Industrial producers worry only about the physical needs required for productivity, and only to the extent
that such fulfillment meets maximal efficiency for production. Hence the feeding of bone meal, sawdust,
chicken manure, etc. to farm animals provides nourishment at minimal cost but with no respect for animals’
natures (such as whether they are herbivores), or about their physical health except to the extent that it
impacts on production. In today’s society, the new definition of welfare that is implicitly emerging as a
societal ethic is that in raising animals for food, we are obliged to worry about all needs emerging from
their telos we can practically meet (e.g. freedom of movement, social needs). Thus, whereas a producer
would accept a productive animal as well-off if it were producing milk, for example, even if it were
painfully lame, ordinary citizens would not accept an animal, however productive, living in constant pain!
As Europe has demonstrated, the emerging societal ethic decrees that if this no longer occurs automatically
as presuppositional to production, it should be mandated by regulation or legislation.

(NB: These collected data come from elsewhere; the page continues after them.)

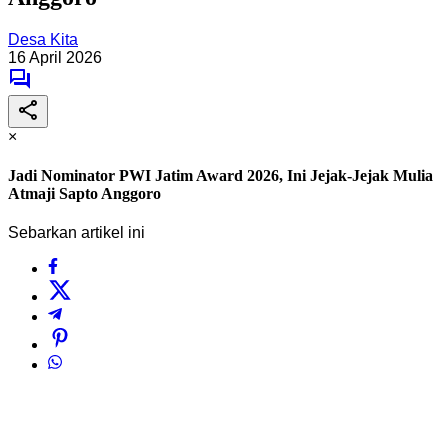
Desa Kita
16 April 2026
×
Jadi Nominator PWI Jatim Award 2026, Ini Jejak-Jejak Mulia
Atmaji Sapto Anggoro
Sebarkan artikel ini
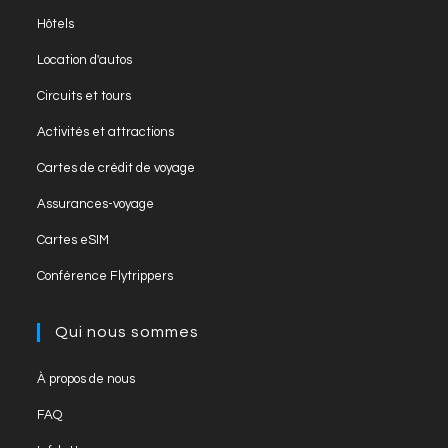
Hôtels
Location d'autos
Circuits et tours
Activités et attractions
Cartes de crédit de voyage
Assurances-voyage
Cartes eSIM
Conférence Flytrippers
Qui nous sommes
À propos de nous
FAQ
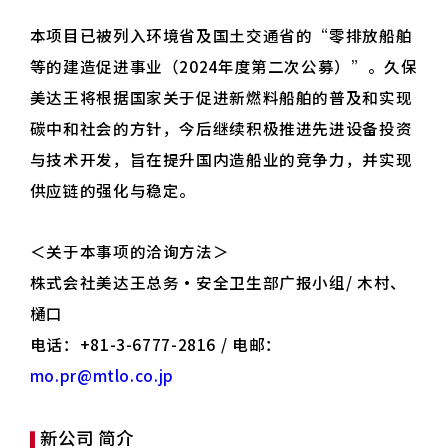
本项目已被列入环境省及国土交通省的“零排放船舶
等的建造促进事业（2024年度第二次公募）”。久保
美达王将根据国家关于促进新燃料船舶的普及和实现
碳中和社会的方针，今后继续积极推进先进设备投资
与技术开发，旨在提升国内造船业的竞争力，并实现
供应链的强化与稳定。
＜关于本事项的洽询方法＞
株式会社美达王总务·安全卫生部广报小组/ 木村、
樋口
电话：+81-3-6777-2816 / 电邮：
mo.pr@mtlo.co.jp
新公司 简介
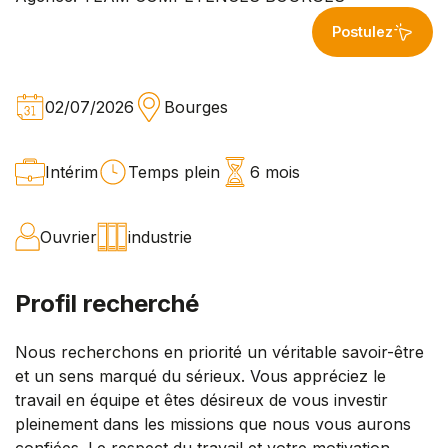
Postulez
02/07/2026
Bourges
Intérim
Temps plein
6 mois
Ouvrier
industrie
Profil recherché
Nous recherchons en priorité un véritable savoir-être
et un sens marqué du sérieux. Vous appréciez le
travail en équipe et êtes désireux de vous investir
pleinement dans les missions que nous vous aurons
confiées. Le respect du travail et votre motivation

ANIMAL WELFARE LAW REGARDING RESEARCH ANIMALS EMBODIES THE WELFARE
ETHIC
Bernard E. Rollin, Professor of Philosophy, Colorado State University, 1995, Farm Animal Welfare:
social, bioethical, and research issues, p. 22
Only our fourth principle, about care and housing fitting the animals’ natures, was not fully adopted into
law. Instead, the law mandated “exercise for dogs” and environments for primates that “enhance their
psychological wellbeing. Other species are still generally housed in accordance with researcher
convenience, though more thought is being directed at creating “animal friendly” environments; an entire
issue of Lab Animal, a trade journal, was recently devoted to enriched environments for non-mandated
species.
Thus, the new ethic shaped these revolutionary laws governing biomedicine in a number of ways. First, the
use of animals in research does not in and of itself ensure, as did traditional agriculture, that animals are
relatively happy and are not suffering pain and distress. Second, at the same time, the pain and suffering
experienced by research animals is not the result of cruelty. Third, society has embodied its demand for
control of pain and suffering in the consensus ethic, at no little expense. (It is estimated that ensuring
compliance with the 1985 amendment to the Animal Welfare Act alone has cost $500 million between
1985 and 1995.) Concern for the animals supersedes human utilitarian (economic) considerations. The
right not to suffer in the course of being used for human benefit is thus encoded into law, as are the right to
exercise for dogs and the right to a stimulating environment for primates. Fourth, virtually all animals used
in biomedical research, with the exception of rodents and birds used in private industrial research, are
covered by law. And in 1992, a federal judge declared that exemption of rodents from protection of the
Animal Welfare Act by USDA regulations implementing the act violates the intent of the act. Finally, the
law is not abolitionist: it does not intend in any way to stop animal use in science but simply guarantees
that animal suffering is controlled as far as possible.